I ask Onley whether he thought the COVID long-haulers – the people taking months to recover – might be considered people with disabilities in the future. “Yes, absolutely,” he says, “a friend of mine is one of them. In his 50s, athletic, not an ounce of fat on him – he caught COVID in January and he’s still not back at work. He’s just debilitated.” Onley thinks that more long-haulers will struggle with returning to work, raising the percentage of Canadians with disabilities from 22 percent to 25 “in the blink of an eye. A quarter of the population.”
And if federal and provincial governments aren’t doing enough to help, this growing demographic represents a huge opportunity for Canadian churches. “We have to examine our hearts and examine what we are doing, as we call ourselves Christian,” Onley, who was raised Baptist, says.
“What percentage of our congregations is persons with disabilities?” he asks. Is it anywhere close to the general population’s 22 percent, and “if not, why not?”
Onley and his wife Ruth attend Yorkminster Park Baptist Church in downtown Toronto, where his grandparents were founding members in the late 1920s.
Living within limits
As we’re talking, Onley searches online for “epidemics in Canada” and rattles off the flu of ’57, SARS and H1N1. I ask what lessons we might learn from pandemics of the past. “The fragility of life,” he says; people with disabilities have a PhD in that particular lesson, with much to teach others on the subject. Coping with lockdown has also been easier for people with disabilities, Onley continues, because “they are more used to those limits.”
What advice would Onley give to people who are still on the fence about getting the COVID-19 vaccine?
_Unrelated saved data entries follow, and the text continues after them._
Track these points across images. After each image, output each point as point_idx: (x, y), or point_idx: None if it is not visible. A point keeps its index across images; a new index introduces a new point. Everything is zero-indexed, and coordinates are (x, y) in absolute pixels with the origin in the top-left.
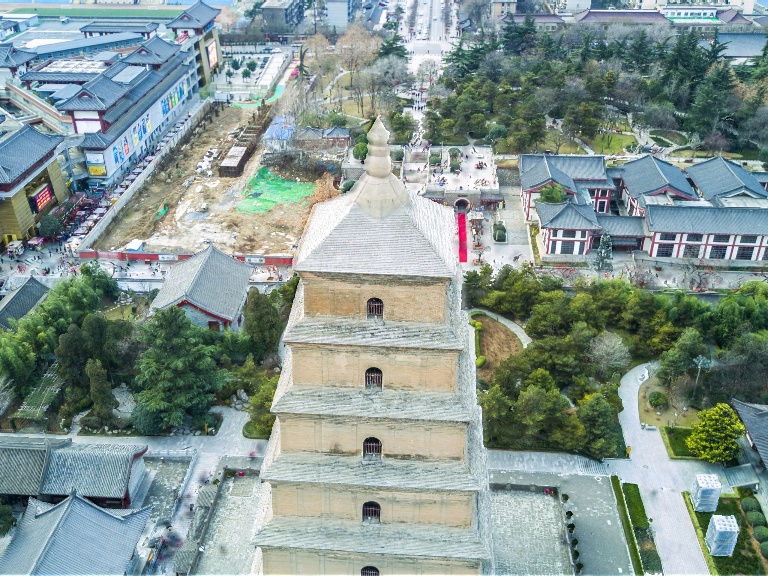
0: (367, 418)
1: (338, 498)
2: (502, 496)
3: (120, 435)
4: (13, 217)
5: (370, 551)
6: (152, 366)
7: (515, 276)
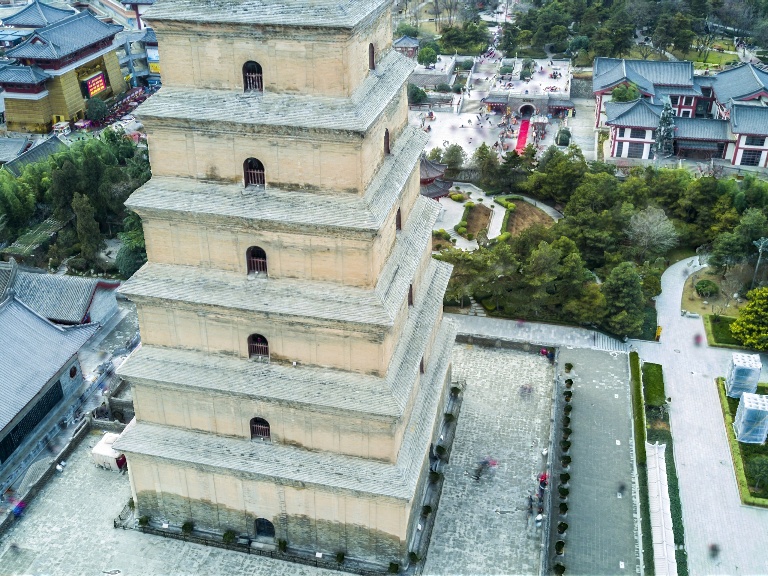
0: (242, 126)
1: (217, 240)
2: (489, 353)
3: None
4: (61, 97)
5: (251, 307)
6: None
7: (559, 157)
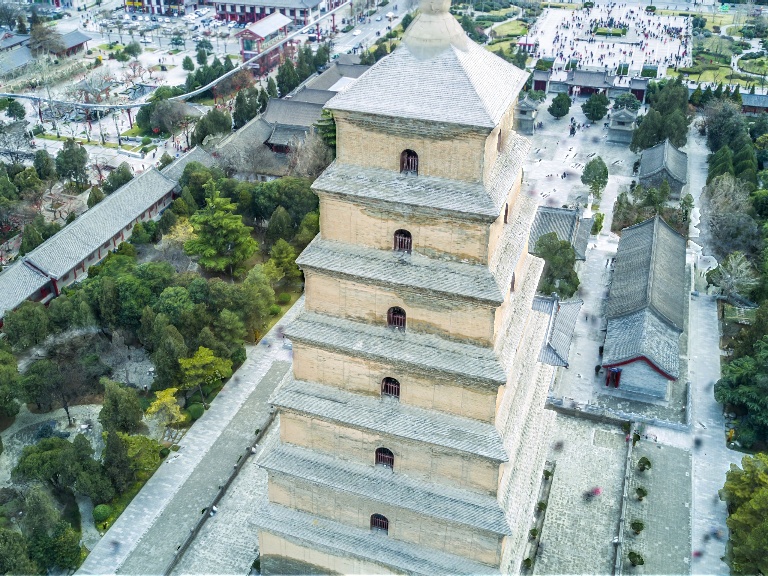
0: None
1: None
2: None
3: None
4: None
5: None
6: None
7: None
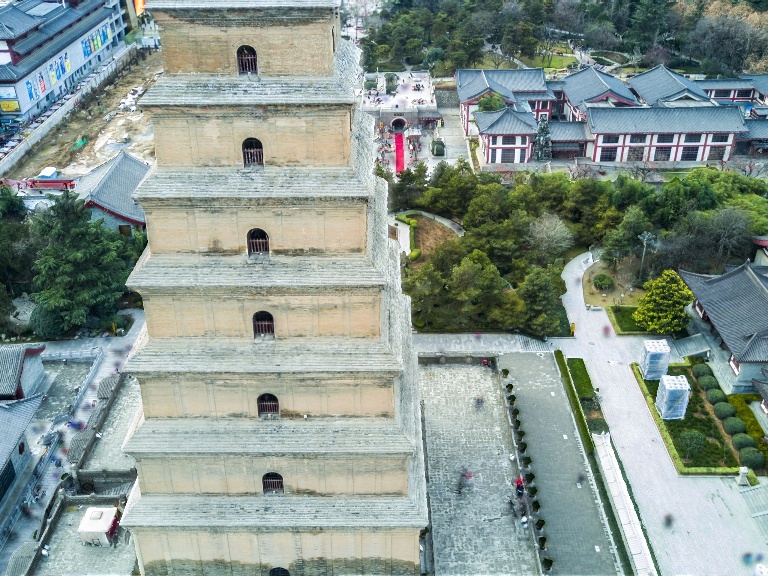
0: (247, 201)
1: (222, 309)
2: (436, 370)
3: (19, 342)
4: None
5: (263, 370)
6: (49, 261)
7: (451, 171)
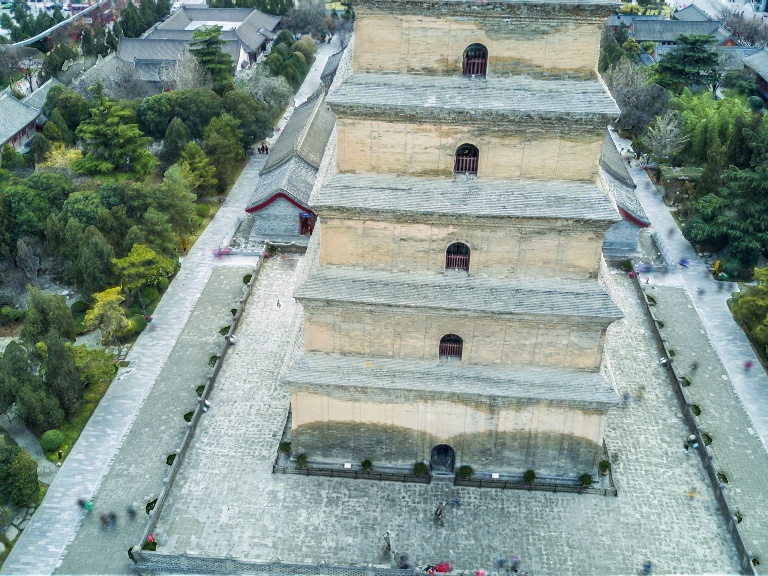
0: None
1: None
2: (710, 520)
3: None
4: None
5: None
6: (738, 171)
7: None
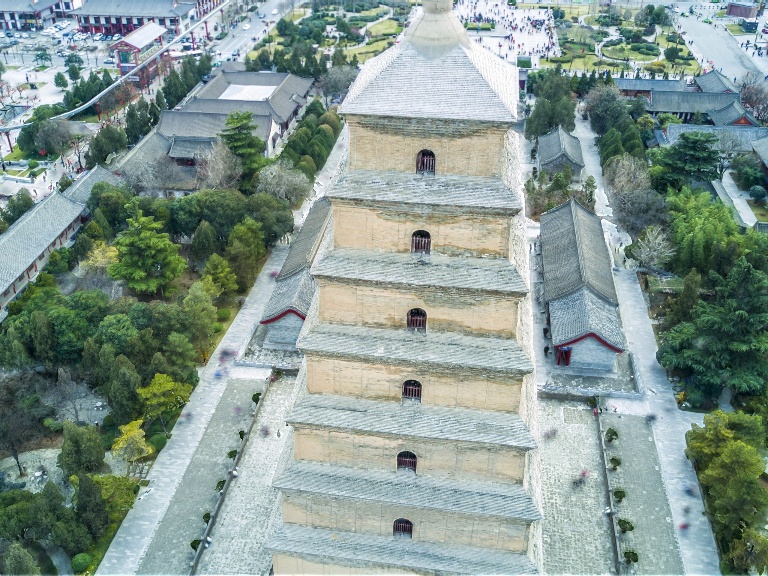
0: None
1: None
2: None
3: None
4: None
5: None
6: (706, 308)
7: None
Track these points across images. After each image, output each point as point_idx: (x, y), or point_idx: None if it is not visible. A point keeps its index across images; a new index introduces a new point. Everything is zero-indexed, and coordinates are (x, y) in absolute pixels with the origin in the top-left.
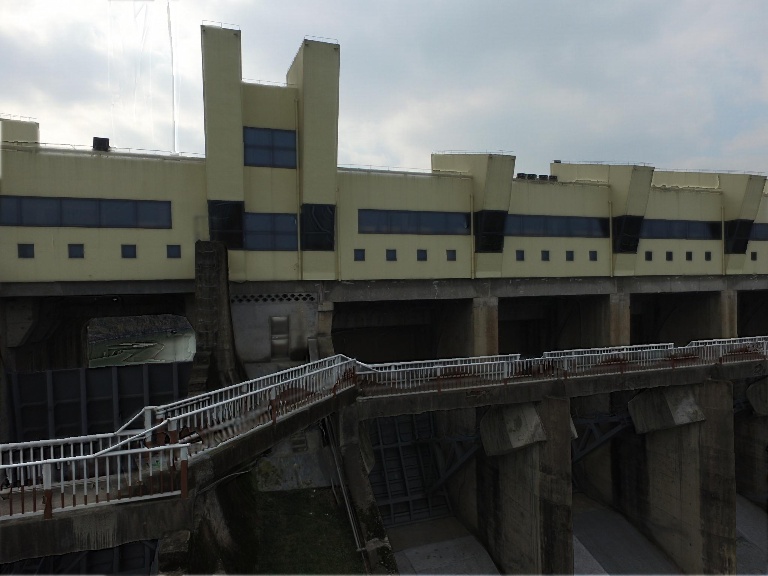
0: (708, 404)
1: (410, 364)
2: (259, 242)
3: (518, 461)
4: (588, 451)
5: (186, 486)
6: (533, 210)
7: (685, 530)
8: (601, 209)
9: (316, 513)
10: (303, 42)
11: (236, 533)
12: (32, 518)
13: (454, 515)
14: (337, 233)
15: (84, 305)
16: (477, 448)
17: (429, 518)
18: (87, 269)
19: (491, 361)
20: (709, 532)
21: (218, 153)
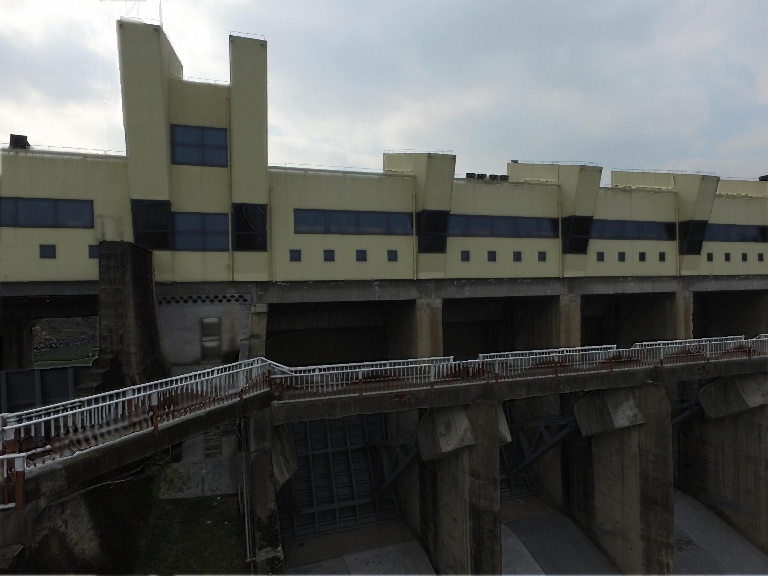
0: (647, 407)
1: (336, 367)
2: (188, 242)
3: (452, 465)
4: (538, 454)
5: (21, 498)
6: (479, 210)
7: (626, 534)
8: (550, 209)
9: (214, 521)
10: None
11: (110, 544)
12: None
13: (402, 519)
14: (271, 233)
15: (15, 306)
16: (416, 452)
17: (376, 522)
18: (3, 270)
19: None
20: (648, 537)
21: (140, 151)
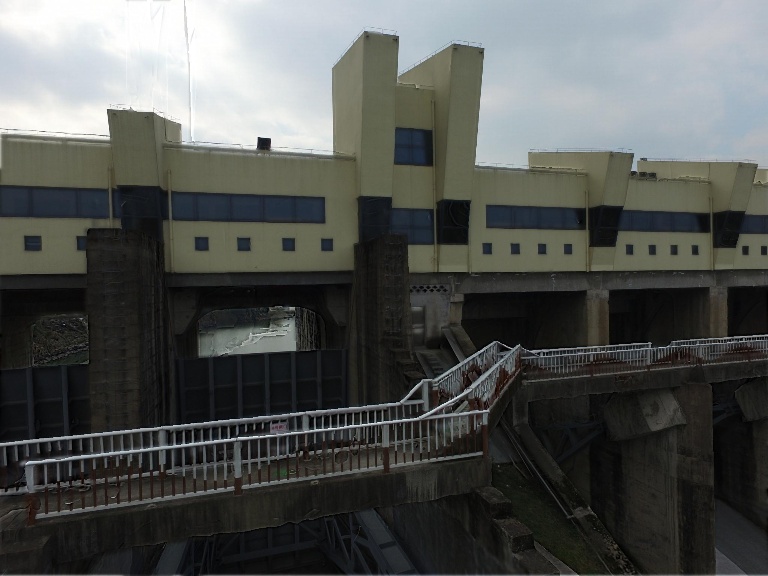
0: None
1: (556, 351)
2: None
3: (649, 445)
4: None
5: None
6: (641, 206)
7: None
8: (702, 205)
9: (511, 485)
10: (452, 46)
11: None
12: (372, 473)
13: None
14: (468, 228)
15: (222, 297)
16: (597, 434)
17: None
18: (253, 261)
19: (626, 349)
20: None
21: (372, 152)
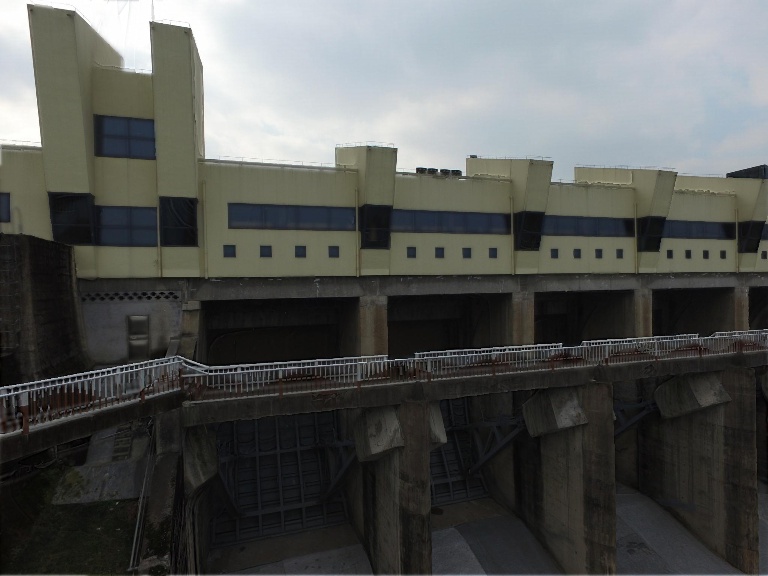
0: (590, 407)
1: (260, 366)
2: (114, 237)
3: (386, 467)
4: (491, 455)
5: None
6: (426, 205)
7: (572, 537)
8: (502, 205)
9: (105, 528)
10: None
11: None
12: None
13: (350, 522)
14: (203, 228)
15: None
16: None
17: (323, 525)
18: None
19: (354, 362)
20: (591, 540)
21: (57, 142)
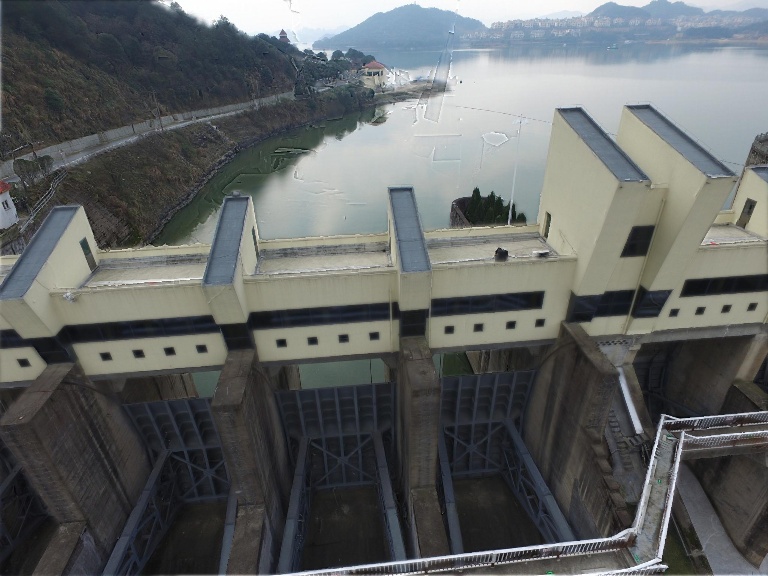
0: None
1: (710, 418)
2: (599, 310)
3: None
4: None
5: None
6: None
7: None
8: None
9: None
10: (705, 181)
11: None
12: None
13: None
14: None
15: None
16: None
17: None
18: (483, 337)
19: None
20: None
21: (596, 267)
“Get it immediately,” he says. “If you can get it sooner than immediately, do that too. A lot of Christian doctors are supportive of this. I just don’t know any science that shows the vaccines as a danger.”
“There is a reality that a certain percentage of people will succumb to any vaccine. Children in the 1950s did die from the polio vaccine, but it was an infinitesimally small number compared to the total millions of vaccines. People die. And at young ages. We’re just not promised anything. We really could go at any time. We need to know our relationship with Christ and not take anything for granted.”
As we emerge from lockdown, as more Canadians receive the COVID-19 vaccine, it’s a timely reminder for all of us – whatever segment of the population we are in. Maybe this pandemic will finally teach us that life is a fragile gift from God.
By the time our conversation wraps up, there’s a noticeable increase in background noise on Onley’s end. “I’d better let you go,” I say, smiling.
Visits from grandchildren, after a long year apart?
Another gift that, Lord willing, we won’t take for granted again.